Smaller dry weight numbers for the plants grown in cadmium (6.22 grams)
and lead (6.76 grams) concentrations compared with that for the control
indicates plants did not grow as well in these metal concentrations. The similar dry weight numbers for plants
grown in cadmium and lead concentrations appear to show that plants grown in
these metal concentrations grow at a similar rate. There appears to be a
correlation between the growth length of stems and dry weight of samples in the
control group. This correlation is not
present in the plants of any of the test groups with that of the control
plants.
As
mentioned before, visual observation of the control and test plants was made on
the same day that the plants were cut for dry weight activities. Color photos
of the plants taken on that day are shown on pages 9 and 10. The six control
plants plants whose soils were laced with metal concentrations of zinc look
healthy and similar in size. The similarity of growth magnitude of these 2
groups of plants is also apparent with stem growths and dry weights. Visual observation indicates cadmium and
lead concentrations are toxic to the plants.
Zinc concentrations do not show any toxicity to the plants. The
information from the stem growth and dry weight data also indicates the
same. Visual observation seems to
indicate a correlation between toxic effects in the plant and the concentration
of cadmium. The plants look
progressively more healthy with decreasing concentrations of cadmium. This progressive magnitude of toxic affect
is also indicated in the stem growth data for cadmium. Visual observation also
indicates plants grown in soils laced with all lead metal concentrations are
equally toxic to the plants.
Results of the zinc concentrations in the ashed leaves of the plants are
shown in Graph 3. The mean concentration of zinc
in the ashed leaves of the control samples (325 ppm) is similar to that for
plants grown in cadmium (268 ppm) and lead (329 ppm) concentrations. This appears to indicate the concentration
of cadmium and lead in the soils did not inhibit the incorporation by the plant
of zinc concentrations contributed by Miracle Gro. The concentrations of zinc in the ashed leaves of each of the
control plants and each of the three plants from the test groups appears to be
strongly correlated with the stem growth lengths for the same plants. This correlation is not present when
comparing zinc concentrations of the ashed leaves with that of the dry weights
for the same samples.
Summary and Conclusions
Elevated cadmium and lead concentrations
added to the soils appeared to be toxic to the plants. This is evident from the smaller growth of
the stems, smaller dry weights and visible observation of the plants.
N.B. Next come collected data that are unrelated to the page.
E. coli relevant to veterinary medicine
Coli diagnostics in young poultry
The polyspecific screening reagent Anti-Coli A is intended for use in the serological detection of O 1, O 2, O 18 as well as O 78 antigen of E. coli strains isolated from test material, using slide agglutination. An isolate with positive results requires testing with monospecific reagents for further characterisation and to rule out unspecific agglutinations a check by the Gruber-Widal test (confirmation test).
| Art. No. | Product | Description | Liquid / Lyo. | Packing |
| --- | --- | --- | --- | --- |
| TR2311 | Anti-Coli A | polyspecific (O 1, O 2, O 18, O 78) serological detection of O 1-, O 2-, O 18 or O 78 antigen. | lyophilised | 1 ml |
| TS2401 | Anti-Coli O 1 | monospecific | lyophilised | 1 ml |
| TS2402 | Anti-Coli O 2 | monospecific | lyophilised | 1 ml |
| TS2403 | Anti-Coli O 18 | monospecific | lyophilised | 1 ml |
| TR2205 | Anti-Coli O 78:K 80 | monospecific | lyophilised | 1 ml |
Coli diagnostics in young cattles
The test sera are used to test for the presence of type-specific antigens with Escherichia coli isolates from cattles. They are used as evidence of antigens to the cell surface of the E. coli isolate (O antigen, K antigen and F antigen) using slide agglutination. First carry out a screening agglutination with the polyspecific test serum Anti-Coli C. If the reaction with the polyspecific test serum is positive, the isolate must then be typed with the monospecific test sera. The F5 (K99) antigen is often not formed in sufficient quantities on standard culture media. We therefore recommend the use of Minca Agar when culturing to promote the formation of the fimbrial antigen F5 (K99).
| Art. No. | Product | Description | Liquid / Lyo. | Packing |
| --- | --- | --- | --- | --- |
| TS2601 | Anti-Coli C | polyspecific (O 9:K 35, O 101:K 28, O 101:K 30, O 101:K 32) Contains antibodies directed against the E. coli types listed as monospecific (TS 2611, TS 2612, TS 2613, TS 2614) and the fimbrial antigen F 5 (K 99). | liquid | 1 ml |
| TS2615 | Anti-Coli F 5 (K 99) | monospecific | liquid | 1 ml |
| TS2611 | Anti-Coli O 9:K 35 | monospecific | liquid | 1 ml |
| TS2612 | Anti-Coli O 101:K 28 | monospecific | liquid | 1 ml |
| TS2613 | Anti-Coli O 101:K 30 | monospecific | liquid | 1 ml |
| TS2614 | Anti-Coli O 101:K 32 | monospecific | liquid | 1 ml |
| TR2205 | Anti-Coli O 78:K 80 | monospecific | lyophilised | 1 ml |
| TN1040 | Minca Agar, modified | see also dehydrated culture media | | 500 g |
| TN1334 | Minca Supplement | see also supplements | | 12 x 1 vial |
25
Elevated concentrations of zinc added to the
soils showed a lack of toxicity to the plants and may have slightly increased
plant growth. This is indicated when comparing both the dry weights and growth
length of the control plants with that of the zinc test group.
Acknowledgements
I wish
to thank the Biology Department at Missouri State University for use
of their greenhouse. Also, thanks is
given to the Geography, Geology and Planning Department for the use of a dry weight
oven, ashing furnace, analytical balances, and chemical preparation
laboratory. I wish to that the
Chemistry Department at Missouri State for the use of a Shimatzu Atomic Absorption
Analyzer. Special thanks are given to
Drs. Frank Einheilig, John Heywood and Alexander Waite of the Missouri State Biology
Department for advise for this project.
Also, I wish to thank my father, Dr. Erwin Mantei who edited my research
paper and offered helpful suggestions during the project.